(Data provided begins)

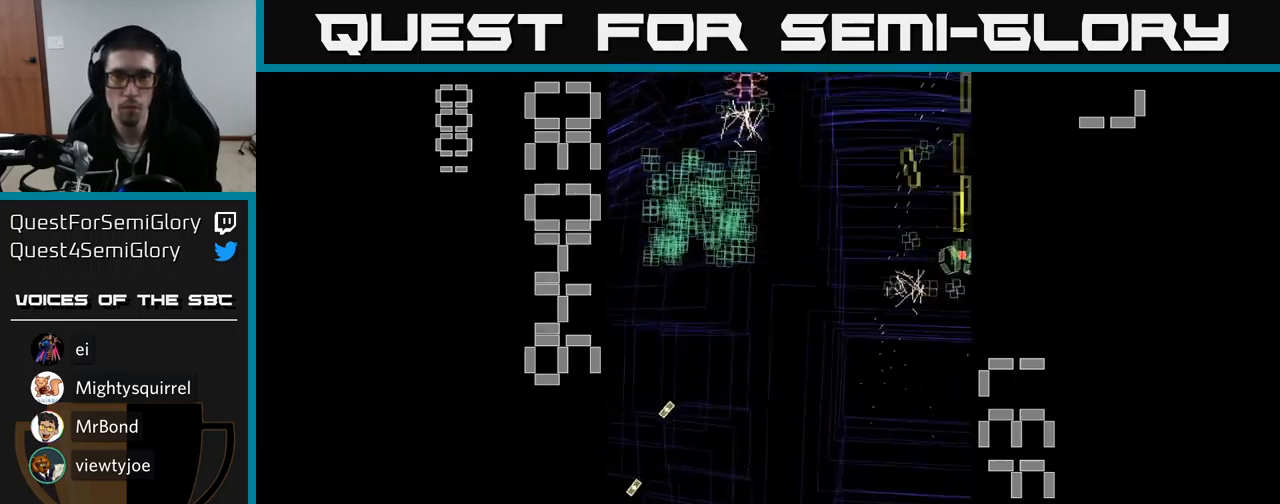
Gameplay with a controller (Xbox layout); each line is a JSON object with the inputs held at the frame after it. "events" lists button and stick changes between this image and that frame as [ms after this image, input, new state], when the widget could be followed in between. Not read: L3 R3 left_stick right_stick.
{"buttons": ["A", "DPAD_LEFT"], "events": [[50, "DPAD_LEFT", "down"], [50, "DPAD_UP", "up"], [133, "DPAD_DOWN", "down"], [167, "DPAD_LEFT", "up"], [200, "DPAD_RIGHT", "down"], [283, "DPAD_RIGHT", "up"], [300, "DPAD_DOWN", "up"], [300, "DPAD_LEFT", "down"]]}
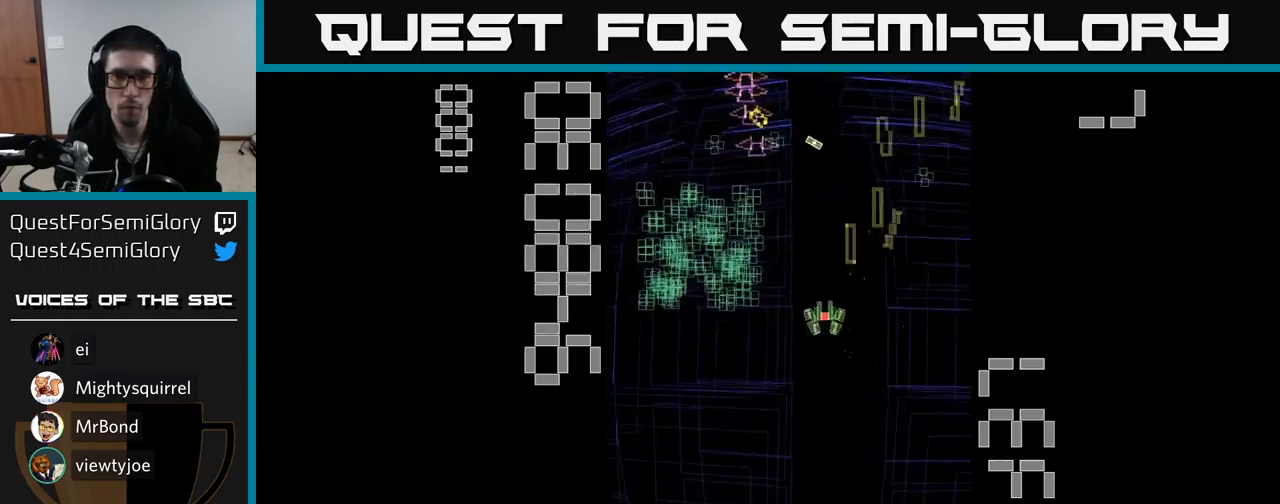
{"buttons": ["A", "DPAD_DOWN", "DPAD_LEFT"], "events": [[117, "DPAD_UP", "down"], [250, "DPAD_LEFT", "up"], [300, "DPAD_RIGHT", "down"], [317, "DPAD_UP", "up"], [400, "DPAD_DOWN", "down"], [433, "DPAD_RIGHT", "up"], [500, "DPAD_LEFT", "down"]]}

(Data provided ends)

*Work item*. Without including any picture, set down every line above exactly as it stands.

*Reply*.
Gameplay with a controller (Xbox layout); each line is a JSON object with the inputs held at the frame after it. "events" lists button and stick changes between this image and that frame as [ms after this image, input, new state], when the widget could be followed in between. Not read: L3 R3 left_stick right_stick.
{"buttons": ["A", "DPAD_LEFT"], "events": [[50, "DPAD_LEFT", "down"], [50, "DPAD_UP", "up"], [133, "DPAD_DOWN", "down"], [167, "DPAD_LEFT", "up"], [200, "DPAD_RIGHT", "down"], [283, "DPAD_RIGHT", "up"], [300, "DPAD_DOWN", "up"], [300, "DPAD_LEFT", "down"]]}
{"buttons": ["A", "DPAD_DOWN", "DPAD_LEFT"], "events": [[117, "DPAD_UP", "down"], [250, "DPAD_LEFT", "up"], [300, "DPAD_RIGHT", "down"], [317, "DPAD_UP", "up"], [400, "DPAD_DOWN", "down"], [433, "DPAD_RIGHT", "up"], [500, "DPAD_LEFT", "down"]]}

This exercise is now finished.